2. Recognition of a weaker economic outlook, but without an explicit signal that renewed unconventional easing is under consideration. A somewhat more “dovish” alternative would be for the committee to indicate that the economic outlook has in fact deteriorated since the last meeting. Although the monthly indicators have on average been in line with expectations, those expectations were quite low, and many economists have cut their longer-term growth and employment forecasts over this period. For example, the median forecast for real GDP growth in the second half of 2010 fell from 2.6% (annualized) in the Blue Chip Economic Indicators survey released on August 10 to 2.1% in the survey released on September 10. It is likely that both the committee and the Fed staff have revised down their forecasts as well, perhaps by a similar amount. If the committee indicates a downward revision of its forecast, this may be viewed as an implicit signal that additional easing has become more likely. The FOMC could acknowledge a weaker forecast via one or more changes to the first paragraph of its statement, perhaps indicating that recent growth is below trend or that resource utilization is not rising materially.

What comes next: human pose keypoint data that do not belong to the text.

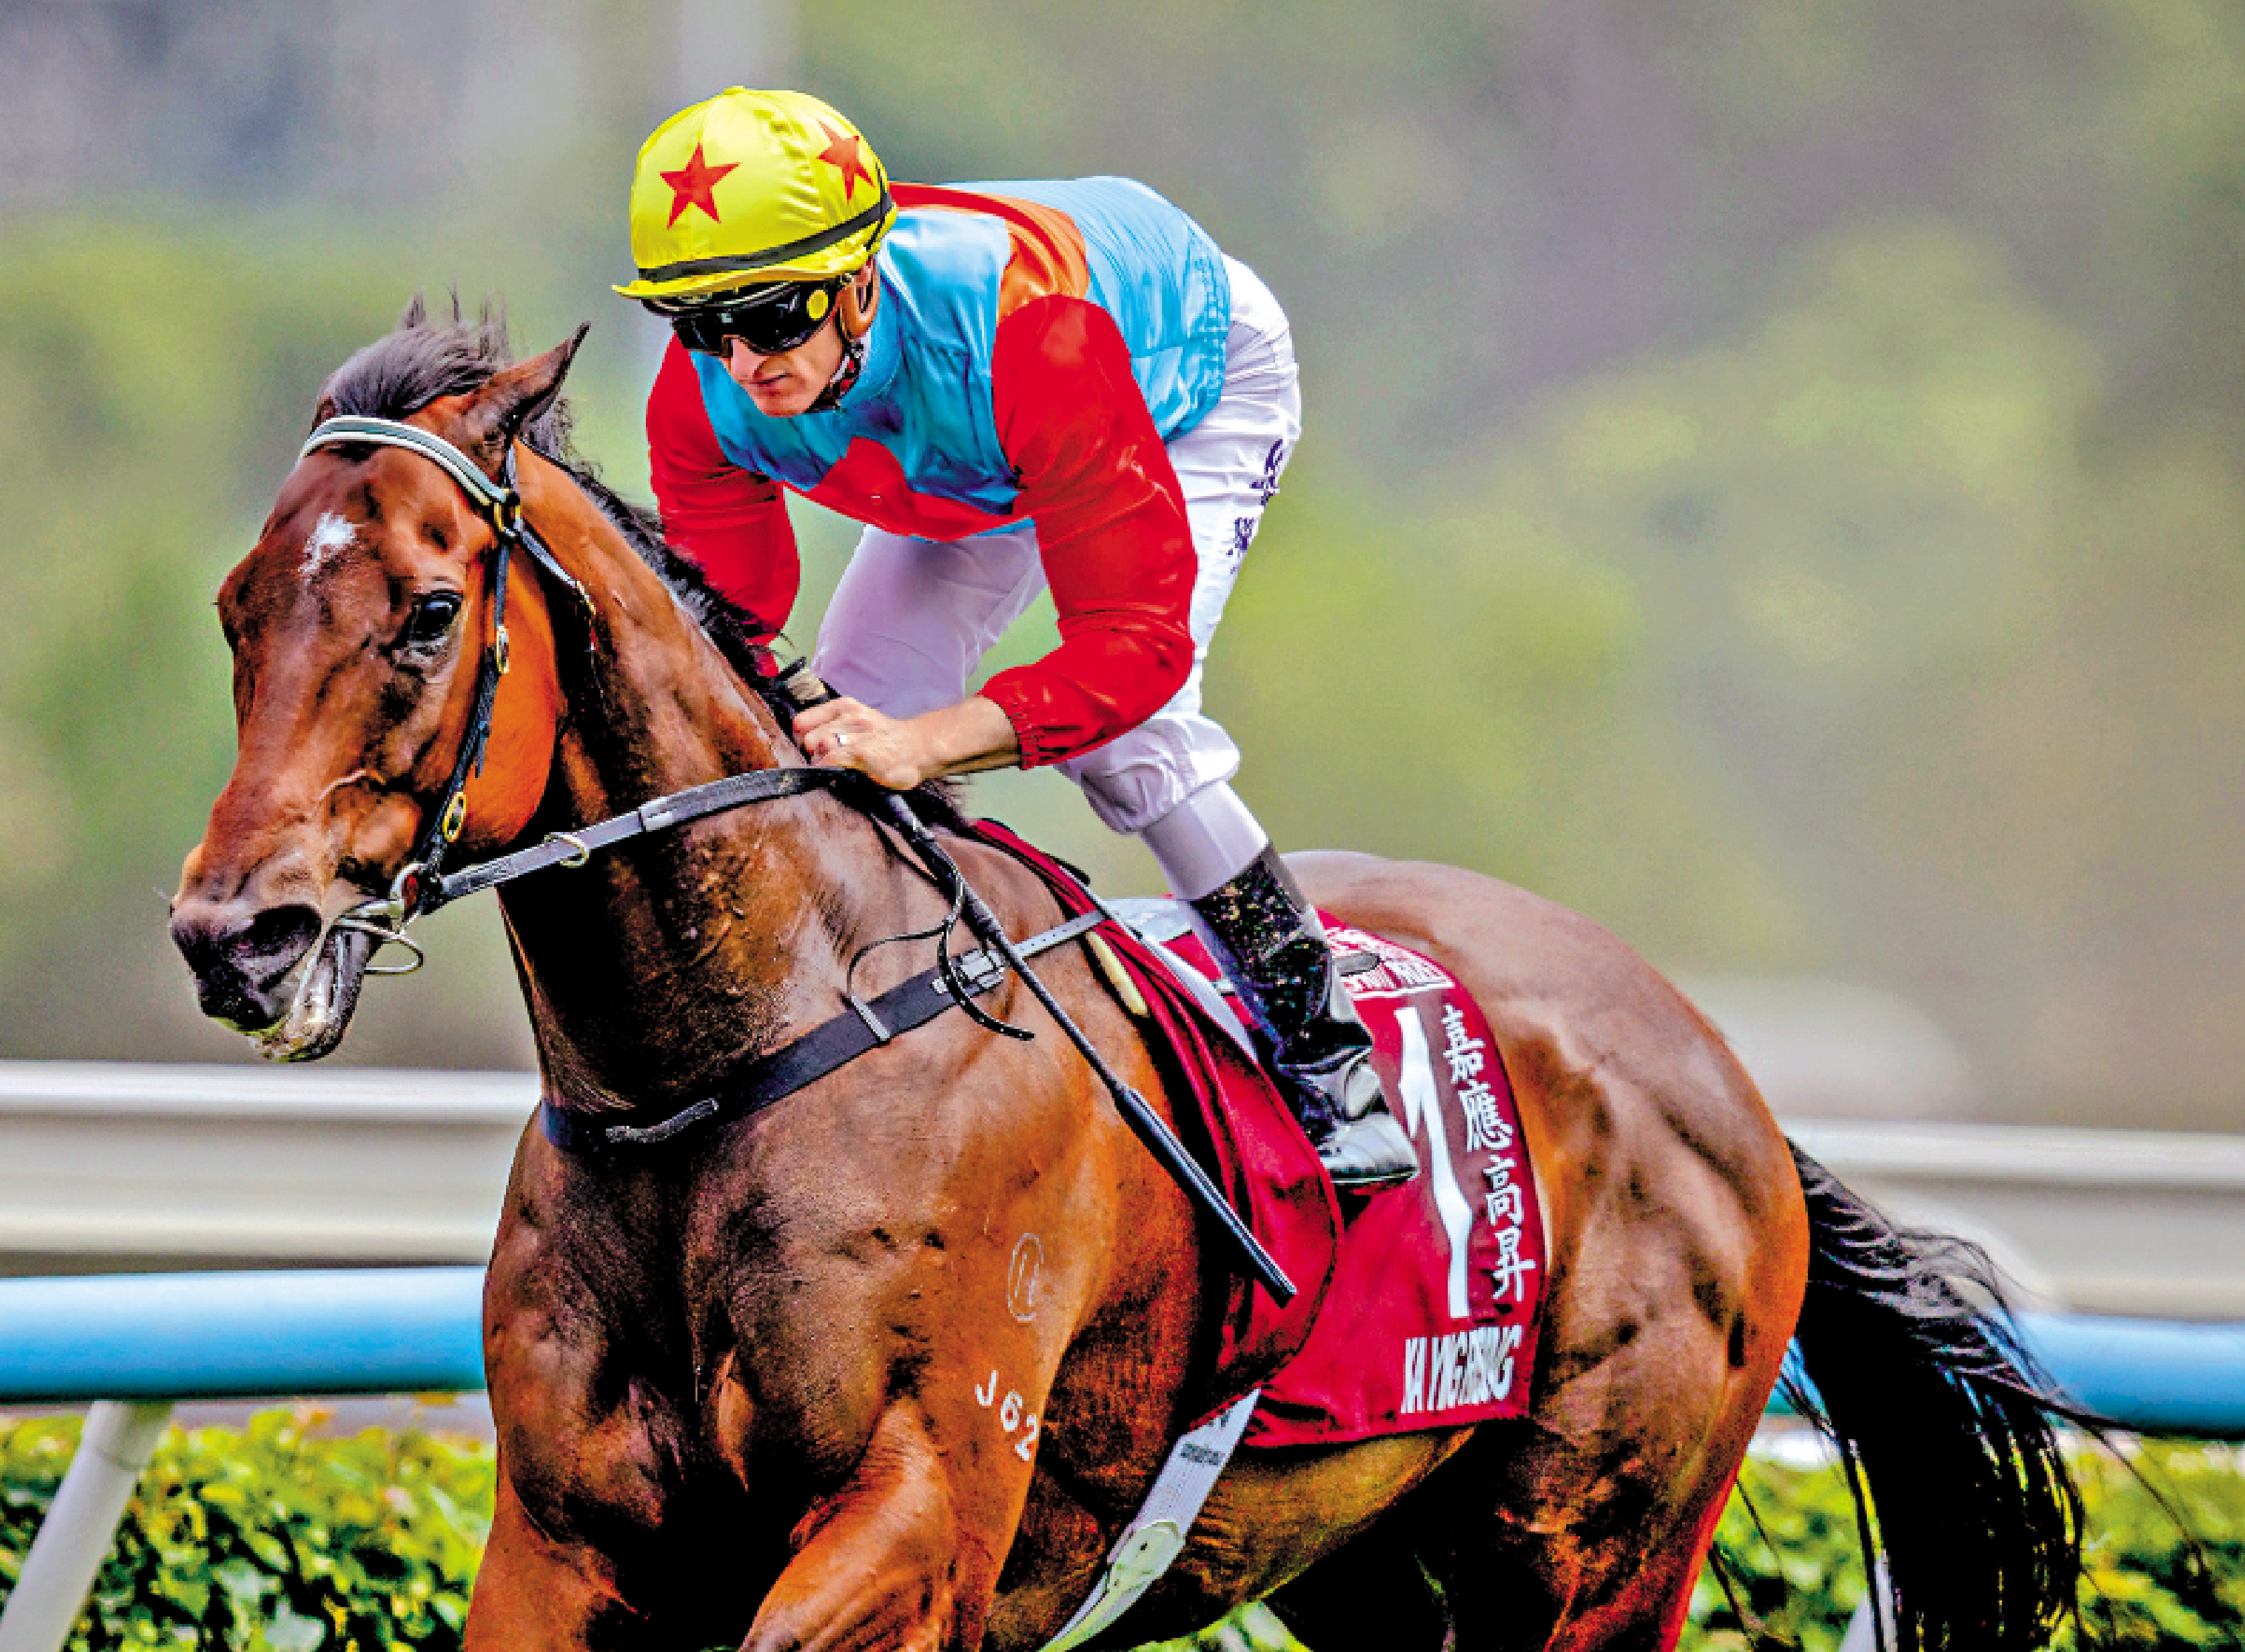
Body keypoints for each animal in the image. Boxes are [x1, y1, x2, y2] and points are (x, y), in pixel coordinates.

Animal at [169, 304, 2085, 1652]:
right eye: (237, 608)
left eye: (427, 610)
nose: (236, 936)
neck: (726, 1066)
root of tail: (1721, 1069)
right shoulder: (565, 1536)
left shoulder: (918, 1520)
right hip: (1369, 1557)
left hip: (1590, 1559)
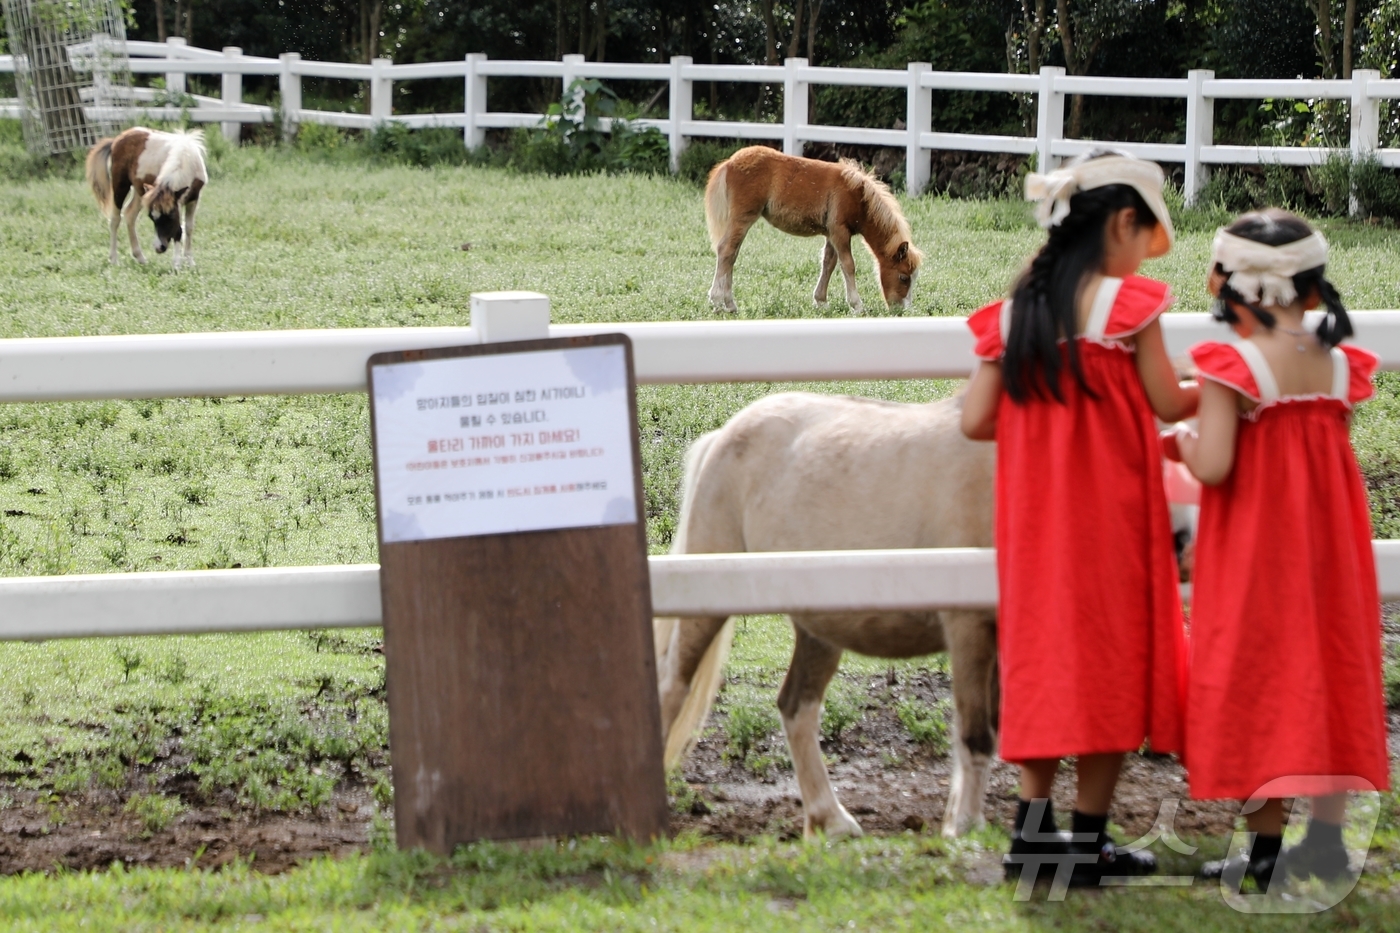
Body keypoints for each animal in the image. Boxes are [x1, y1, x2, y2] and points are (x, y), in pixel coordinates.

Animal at [86, 125, 207, 268]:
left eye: (170, 216)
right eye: (151, 217)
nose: (159, 248)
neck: (185, 157)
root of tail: (116, 140)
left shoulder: (193, 199)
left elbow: (188, 228)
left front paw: (189, 261)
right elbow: (179, 230)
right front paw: (177, 264)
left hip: (140, 192)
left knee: (129, 214)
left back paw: (140, 258)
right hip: (120, 185)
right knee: (115, 219)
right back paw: (114, 259)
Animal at [655, 389, 996, 840]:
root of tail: (723, 435)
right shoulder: (969, 623)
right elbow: (976, 734)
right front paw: (965, 828)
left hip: (819, 627)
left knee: (796, 706)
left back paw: (830, 820)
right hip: (709, 598)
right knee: (673, 687)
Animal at [705, 145, 924, 312]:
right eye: (903, 277)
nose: (902, 310)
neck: (858, 197)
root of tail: (729, 162)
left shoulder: (831, 234)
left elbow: (829, 263)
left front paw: (821, 301)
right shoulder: (840, 231)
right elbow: (848, 265)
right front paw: (857, 305)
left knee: (731, 254)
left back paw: (728, 303)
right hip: (743, 218)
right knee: (726, 250)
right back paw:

3. An explicit signal that renewed easing is under consideration. This could take the form of an added phrase or sentence in the forward-looking policy discussion. An example would be the following modification of the “extended period” sentence: “The Committee…continues to anticipate that economic conditions…are likely to warrant exceptionally low levels of the federal funds rate for an extended period and potentially a further expansion of the Federal Reserve’s balance sheet.” Another option would be a bald statement that the committee “is considering” additional unconventional easing.
4. An announcement of renewed easing. Finally, of course, the committee could simply announce that it will ease monetary policy anew. In this case, we would expect an asset purchase program focused on long-term Treasury securities that would ultimately total at least $1 trillion in size, though whether the committee is prepared to state this amount up front or begin with a smaller figure and leave open the possibility of further moves remains an open question.
How likely is each of these options? We cannot rule any of them out, but we suspect the discussion will focus around options 2 and 3, with a majority of the Committee willing to acknowledge a slightly softer growth outlook but more vigorous debate about the desirability of signaling a possible easing step. In the end, we think the FOMC will give at least a nod in the direction of further easing via changes to its forward-looking guidance on policy but stop short of actually announcing the implementation of a new program.